This year’s Finals was accompanied by drama at ESPN/ABC as the Disney networks dealt with backlash from a New York Times report earlier this month about private comments made last year by ESPN personality Rachel Nichols about her colleague, Maria Taylor. Nichols was caught on tape suggesting that Taylor won duties hosting NBA Finals programming because she is Black.
ESPN today announced that Taylor is leaving the network. She is expected to land at NBC, the New York Times reported today. Nichols, who apologized for her comments, remains at ESPN. But she undoubtedly has lost support from a large portion of NBA fans. The Ad Age-Harris Poll found that “78% of NBA fans agree that sports commentators who make disrespectful or inappropriate remarks about other commentators should be removed from their position.”

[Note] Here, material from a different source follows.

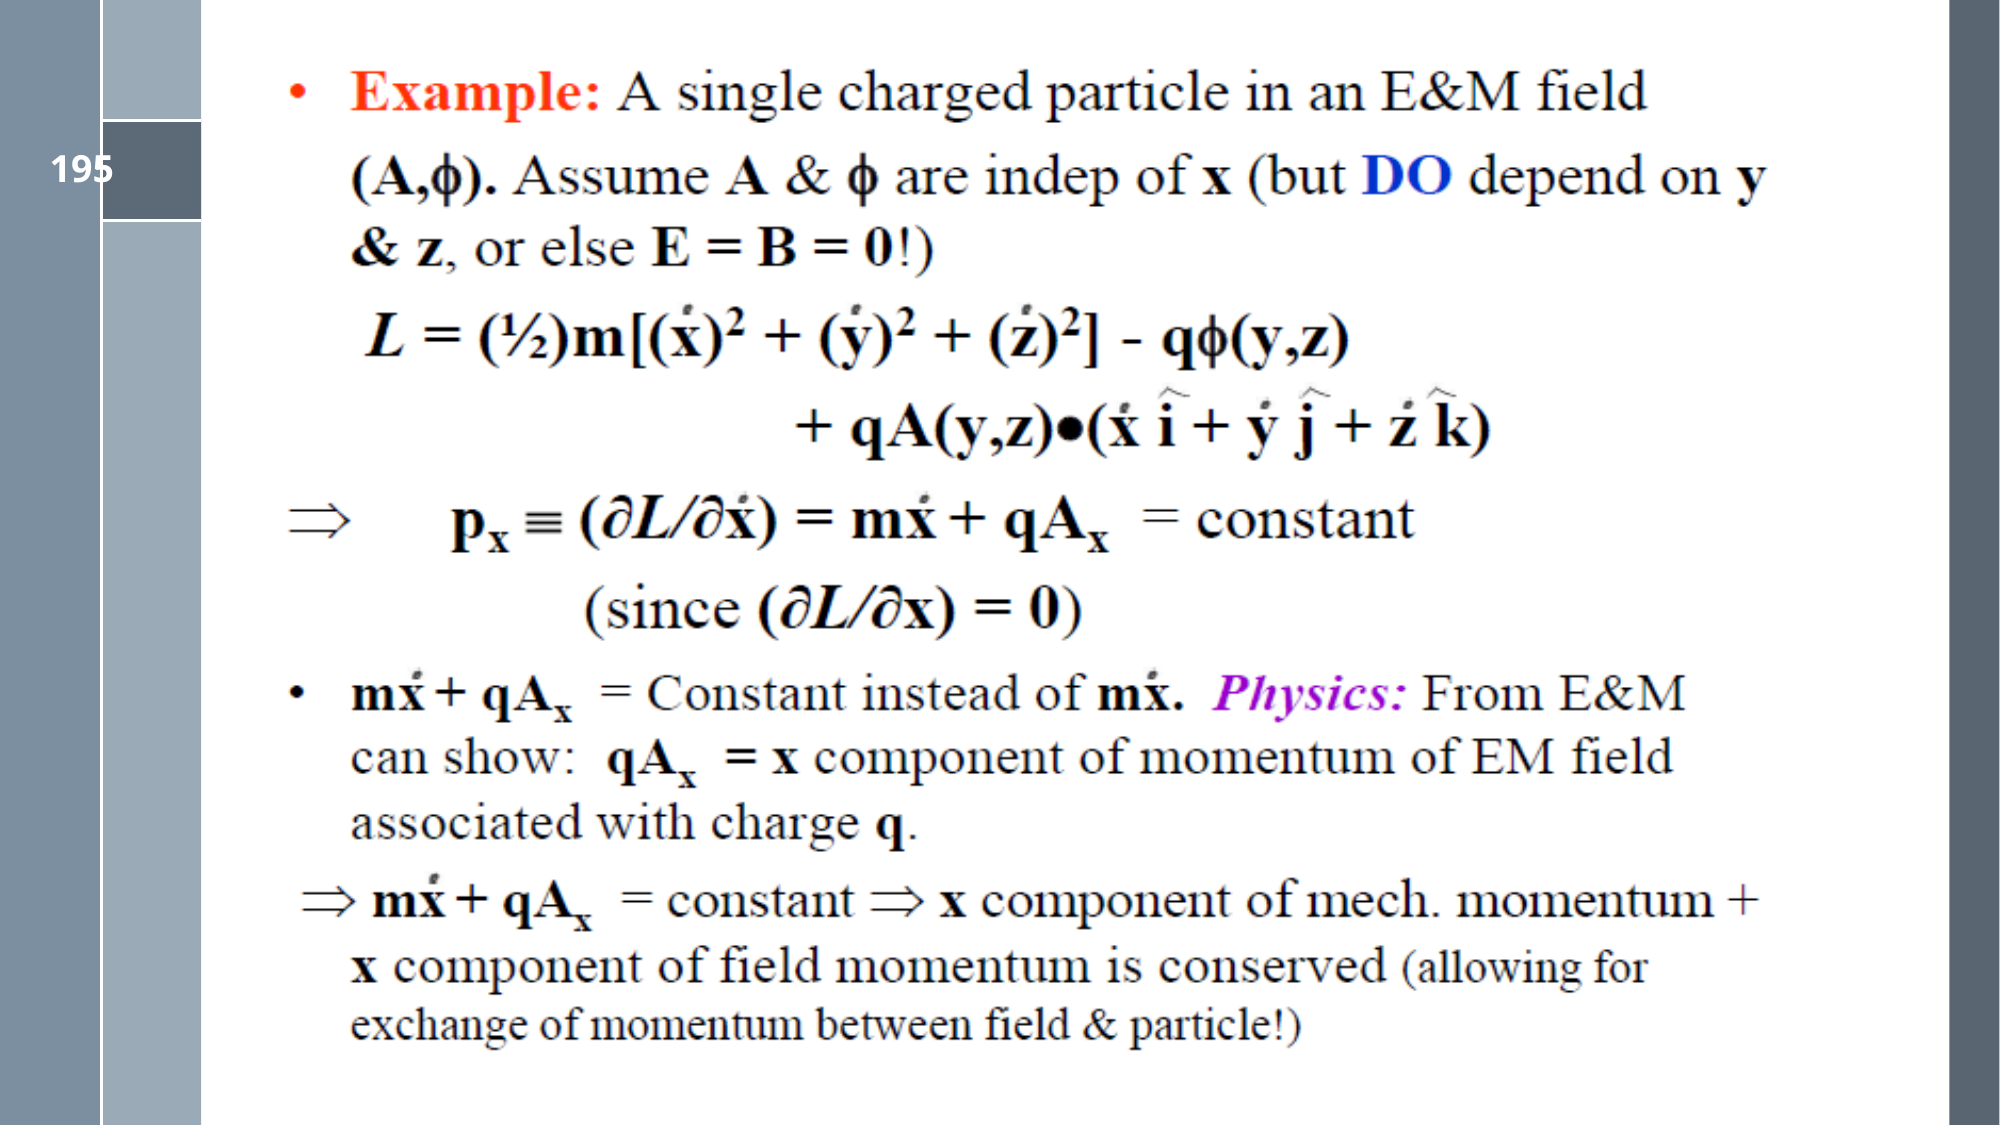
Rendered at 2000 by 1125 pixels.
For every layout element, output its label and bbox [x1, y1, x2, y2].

Below, some additional findings Harris Poll has made related to NBA trends, based on recent polling:
**77% of NBA fans think the NBA should make a concerted effort to feature commentators who identify as women and 75% say the same effort should be made for people of color.
**75% think the NBA has too many superstar players concentrated on the most well-known teams.
**41% enjoy watching the games more this season due to the increase in three-point shots.
**61% are watching more NBA games with friends or family this season compared to last season.
**56% are watching NBA games using the official NBA app this season.